LETTERATURA ITALIANA :     ANALISI DEL NOVECENTO

CAMILLO SBARBARO

Camillo Sbarbaro nacque a Santa Margherita Ligure nel 1888 e trascorse sempre la propria vita in Liguria. Dopo aver lavorato qualche tempo nell'industria, si dedicò all'insegnamento, ma - per aver rifiutato l'iscrizione al partito fascista - fu presto costretto ad abbandonare la scuola e visse dando ripetizioni private di latino e greco e dedicandosi soprattutto all'erboristeria (divenne studioso di licheni di fama mondiale). Le sue opere principali sono le raccolte di versi: Pianissimo (1914), Rimanenze (1955) e Versi a Dina (editi nel 1961); e varie raccolte di prose poetiche fra cui spiccano i Trucioli (1910-1940, ed. 1948). Intensa e significativa la sua attività di traduttore. Morì a Spotorno nel 1967.

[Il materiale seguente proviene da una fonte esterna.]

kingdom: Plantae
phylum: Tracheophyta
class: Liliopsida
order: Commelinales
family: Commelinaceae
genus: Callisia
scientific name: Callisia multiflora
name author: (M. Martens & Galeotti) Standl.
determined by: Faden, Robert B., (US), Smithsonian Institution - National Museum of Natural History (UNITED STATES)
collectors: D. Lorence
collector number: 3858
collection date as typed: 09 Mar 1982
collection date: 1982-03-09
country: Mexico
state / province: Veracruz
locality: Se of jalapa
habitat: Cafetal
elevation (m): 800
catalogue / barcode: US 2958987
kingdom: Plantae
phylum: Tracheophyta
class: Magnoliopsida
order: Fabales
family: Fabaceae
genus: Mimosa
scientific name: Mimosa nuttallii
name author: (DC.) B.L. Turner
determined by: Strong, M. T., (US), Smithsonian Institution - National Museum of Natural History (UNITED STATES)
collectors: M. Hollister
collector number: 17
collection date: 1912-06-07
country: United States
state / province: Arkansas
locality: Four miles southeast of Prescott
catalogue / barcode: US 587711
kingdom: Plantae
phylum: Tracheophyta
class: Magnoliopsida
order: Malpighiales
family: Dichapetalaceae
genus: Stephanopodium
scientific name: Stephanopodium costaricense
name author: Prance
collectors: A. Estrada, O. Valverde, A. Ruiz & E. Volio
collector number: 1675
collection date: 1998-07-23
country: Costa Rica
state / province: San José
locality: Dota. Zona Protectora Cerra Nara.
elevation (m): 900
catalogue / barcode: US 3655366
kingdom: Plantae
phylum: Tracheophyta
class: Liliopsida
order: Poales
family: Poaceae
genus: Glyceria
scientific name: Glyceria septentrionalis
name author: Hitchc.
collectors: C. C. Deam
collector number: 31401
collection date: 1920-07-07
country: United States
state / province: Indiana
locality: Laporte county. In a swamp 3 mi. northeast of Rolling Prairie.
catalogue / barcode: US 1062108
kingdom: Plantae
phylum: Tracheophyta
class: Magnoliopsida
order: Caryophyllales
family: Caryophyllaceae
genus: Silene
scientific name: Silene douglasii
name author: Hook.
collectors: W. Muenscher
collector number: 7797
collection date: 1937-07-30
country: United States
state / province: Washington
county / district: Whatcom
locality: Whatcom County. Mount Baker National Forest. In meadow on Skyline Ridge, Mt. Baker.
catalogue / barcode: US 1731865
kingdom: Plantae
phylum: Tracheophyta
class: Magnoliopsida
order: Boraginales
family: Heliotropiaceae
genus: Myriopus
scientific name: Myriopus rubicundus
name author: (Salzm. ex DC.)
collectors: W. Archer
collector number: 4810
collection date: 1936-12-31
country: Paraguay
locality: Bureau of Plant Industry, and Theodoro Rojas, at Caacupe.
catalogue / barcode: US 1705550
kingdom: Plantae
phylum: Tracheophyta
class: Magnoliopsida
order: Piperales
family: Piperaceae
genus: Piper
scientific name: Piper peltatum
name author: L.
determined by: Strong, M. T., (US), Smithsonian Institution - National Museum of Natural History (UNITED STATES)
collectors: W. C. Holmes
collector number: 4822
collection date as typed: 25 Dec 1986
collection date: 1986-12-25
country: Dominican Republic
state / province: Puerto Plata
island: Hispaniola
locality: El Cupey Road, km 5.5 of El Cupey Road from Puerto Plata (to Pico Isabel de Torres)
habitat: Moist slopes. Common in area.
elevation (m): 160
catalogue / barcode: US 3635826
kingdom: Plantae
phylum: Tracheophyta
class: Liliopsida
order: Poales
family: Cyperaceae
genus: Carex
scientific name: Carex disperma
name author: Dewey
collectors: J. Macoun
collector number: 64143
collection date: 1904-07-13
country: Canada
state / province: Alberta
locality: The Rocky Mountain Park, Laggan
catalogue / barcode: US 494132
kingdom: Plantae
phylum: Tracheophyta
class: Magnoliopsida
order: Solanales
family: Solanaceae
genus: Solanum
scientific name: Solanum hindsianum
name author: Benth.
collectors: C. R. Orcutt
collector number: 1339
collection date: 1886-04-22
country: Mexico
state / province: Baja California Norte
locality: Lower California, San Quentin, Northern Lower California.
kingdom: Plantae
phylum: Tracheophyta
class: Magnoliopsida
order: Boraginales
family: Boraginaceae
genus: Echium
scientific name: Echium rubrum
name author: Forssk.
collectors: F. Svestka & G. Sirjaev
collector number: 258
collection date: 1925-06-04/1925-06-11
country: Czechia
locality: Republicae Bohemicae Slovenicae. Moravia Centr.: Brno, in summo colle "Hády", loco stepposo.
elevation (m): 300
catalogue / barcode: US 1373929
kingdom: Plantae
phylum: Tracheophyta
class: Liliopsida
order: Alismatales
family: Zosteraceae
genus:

«La parola ha nello Sbarbaro le stimmate della propria genesi dolorosa e necessaria. E dacché i poeti si riconoscono da quest'ultimo comune carattere, che manca alla quasi universalità degli scrittori, è lo Sbarbaro non pure artista, ma poeta». Così nel 1920 scriveva Montale, che pure in Pianissimo poteva lamentare la presenza talora di «un verso malfermo, approssimativo». Tuttavia, proprio una certa trasandatezza nella formulazione dei ritmi dell'endecasillabo, il verso di gran lunga prevalente in Pianissimo, in un poeta che non accoglie decisamente il verso libero, è sintomatico di quella volontà di discorso assolutamente antieloquente, tendenzialmente prosastico che fa di Sbarbaro un momento fondamentale del processo di sliricizzazione della poesia novecentesca post-dannunziana. Si noti, rispetto a Rebora, l'assenza di un lessico espressionisticamente ricercato (arcaico, dialettale o personalmente ricreato per violenza perpetrata ai normali istituti linguistici) e, rispetto a Campana, l'assenza di significativi fenomeni di innaturale dislocazione delle componenti sintattiche (che in quel poeta conducevano ad un'intricata polisemia). La lingua di Sbarbaro è assai vicina a quella del parlato quotidiano (con una patina di desuetudine percepibile forse più da noi che dai suoi contemporanei), non presenta fenomeni di polisemia, fa un uso molto parco di metafore (poche e ricorrenti), ricerca cadenze prosastiche seguendo per lo più la normale successione soggetto-predicato-complementi e quando presenta fenomeni di inversione sintattica lo fa non per ricercare particolari modulazioni melodiche (movenze di canto) ma spesso per porre in rilievo termini-chiave della condizione interiore, o per rallentare ulteriormente la scansione delle parole e, forse, per introdurre un elemento di straniamento nel fluire del discorso, quasi un'innaturale torsione rivelatrice dell'aridità della propria anima. Queste scelte stilistiche (proprie di un pacato, rassegnato colloquio con se stesso) rappresentano un adeguato equivalente formale delle tematiche dell'atonia vitale, della pietrificazione e dell'inaridimento interiore, della «rassegnazione disperata», che fanno di Sbarbaro un poeta esemplare della crisi della coscienza moderna.